Cette semaine, Reporter retrace l’histoire d’Ali, Maiga, Malik, Moussa et Saidou. Tous les cinq vivent à Berlin. Un groupe soudé qui s’est lui-même surnommé ‘Cucula’. En langue haoussa – parlée en Afrique de l’Ouest – cela veut dire ‘prendre soin les uns des autres’. Il faut dire qu’ils reviennent de loin. Pour échapper à la guerre, à la misère, ils ont fui le Mali et le Niger, direction l’Europe via la Méditerranée. En 2011, ils débarquent finalement sur l‘île italienne de Lampedusa avant de rejoindre Berlin. Mais la capitale allemande ne tiendra pas toutes ses promesses. Une fois sur place, il n’est question ni de titre de séjour, ni de permis de travail. Ils vont alors passer près de 2 ans dans la rue en quête d’un avenir meilleur. Et c’est ainsi que le projet Cucula va prendre corps. À terme, les cinq amis aimeraient monter une entreprise de fabrication de chaises en bois. Mais pas n’importe quel bois, comme nous l’explique Moussa
Usuman, l’un des cinq apprentis menuisiers : “ cette chaise raconte mon histoire. Comme moi, ce bois est passé par Lampedusa. Ce bois provient des épaves échouées sur l‘île de Lampedusa. Et c’est mon histoire. “

Retour à Lampedusa justement. Ces épaves témoignent d’un drame humain majeur qui se joue pourtant dans un silence quasi-absolu. Tous les ans, des milliers de migrants perdent la vie en plein cœur de la Méditerranée. C’est d’ici que provient une partie du bois utilisé pour le projet Cucula. À Berlin, ce bois de récupération deviendra le dossier, l’accoudoir ou le pied de l’une des chaises fabriquées par Ali et ses amis. Soutenu par des organisations de défense des droits de l’Homme, le projet Cucula milite aussi en faveur de la formation des migrants qu’ils soient ou non en situation régulière.

**ACTIVITÉ:** Recopiez mot pour mot, dans le texte sur le projet Cucula, tout ce qui figure depuis « Retour à Lampedusa » jusqu'à « en situation régulière. ».

**DONNÉES DISPONIBLES:**
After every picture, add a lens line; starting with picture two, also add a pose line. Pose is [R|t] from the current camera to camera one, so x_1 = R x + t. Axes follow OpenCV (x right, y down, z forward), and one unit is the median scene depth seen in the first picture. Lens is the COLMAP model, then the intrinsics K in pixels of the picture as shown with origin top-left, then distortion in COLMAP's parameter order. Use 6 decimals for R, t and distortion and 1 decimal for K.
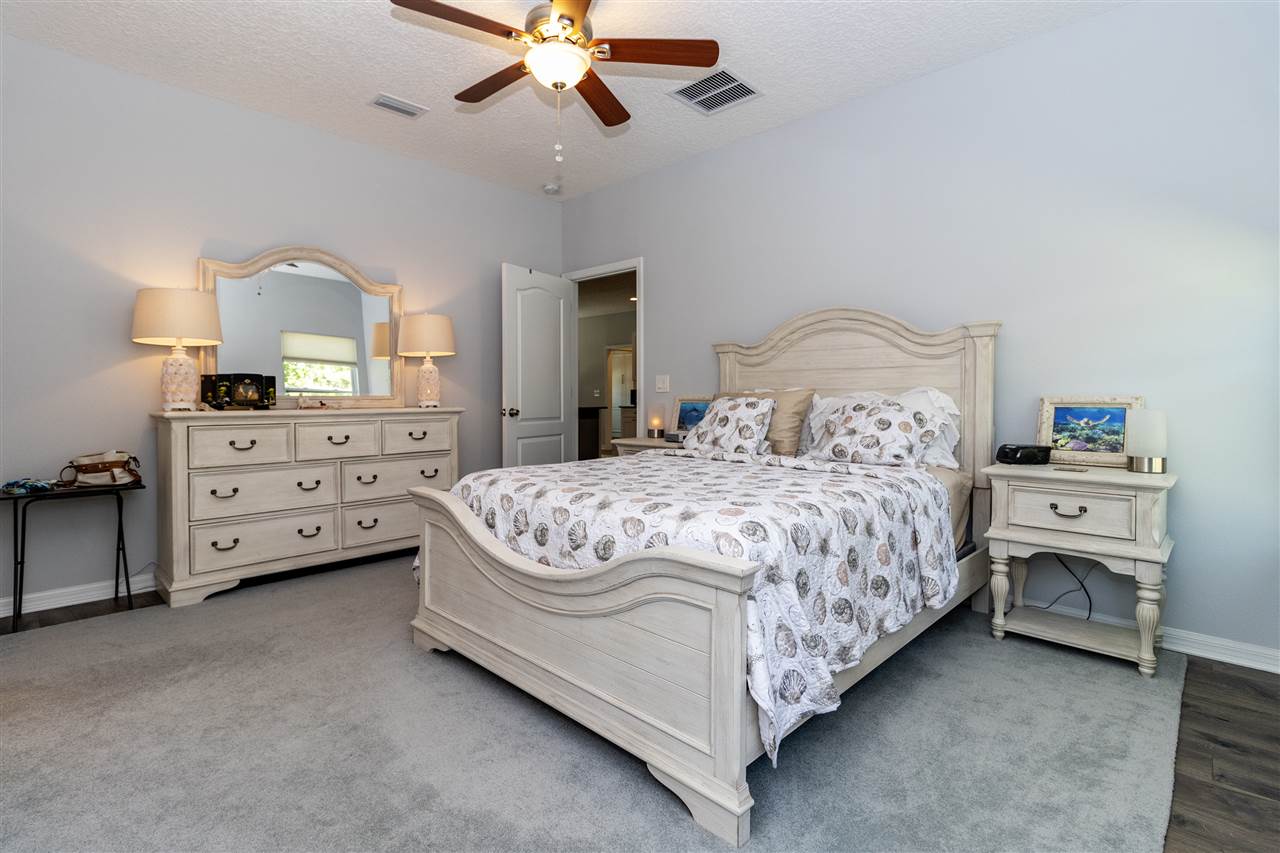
lens RADIAL K [[613.0, 0, 639.2], [0, 613.0, 420.1], [0, 0, 1]] dist [0.001261, 0.001659]
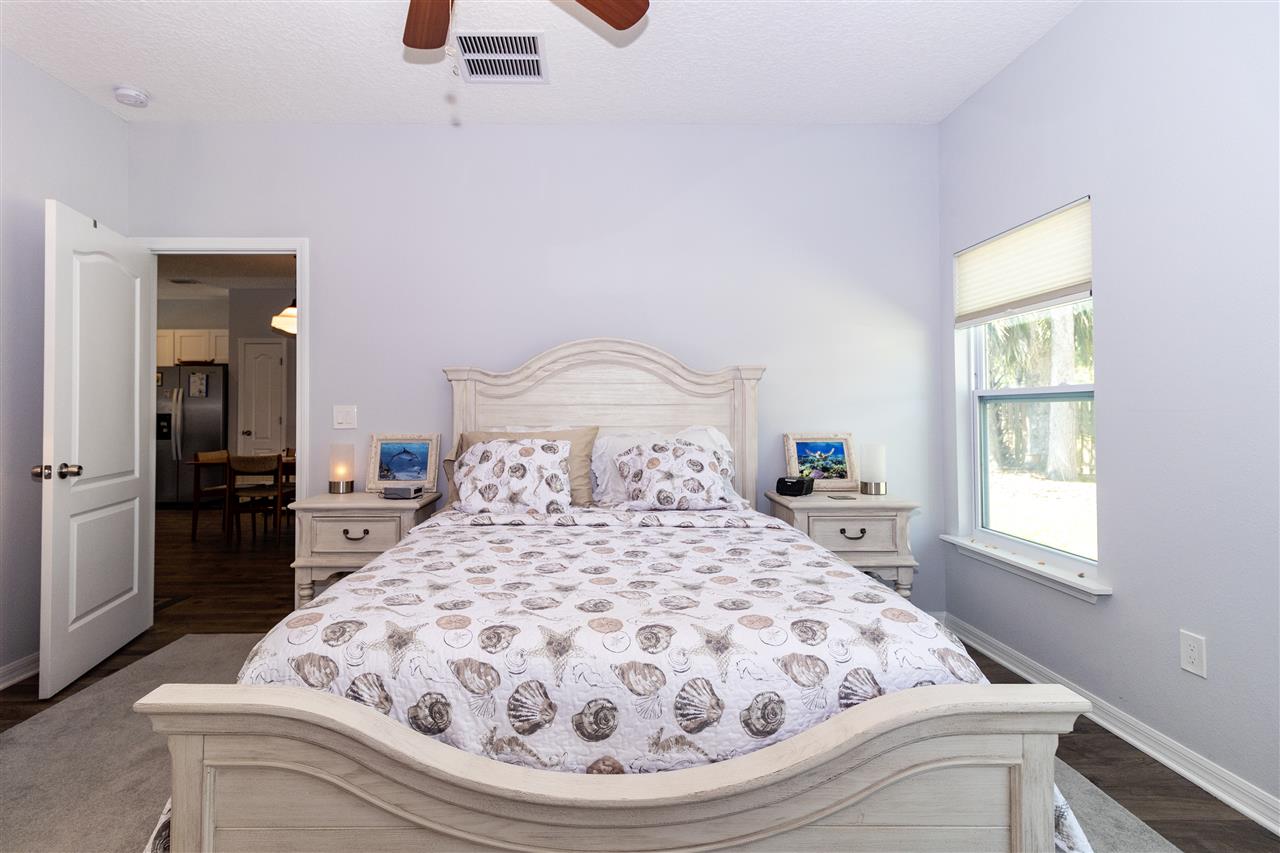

**CORRIGÉ:**
Retour à Lampedusa justement. Ces épaves témoignent d’un drame humain majeur qui se joue pourtant dans un silence quasi-absolu. Tous les ans, des milliers de migrants perdent la vie en plein cœur de la Méditerranée. C’est d’ici que provient une partie du bois utilisé pour le projet Cucula. À Berlin, ce bois de récupération deviendra le dossier, l’accoudoir ou le pied de l’une des chaises fabriquées par Ali et ses amis. Soutenu par des organisations de défense des droits de l’Homme, le projet Cucula milite aussi en faveur de la formation des migrants qu’ils soient ou non en situation régulière.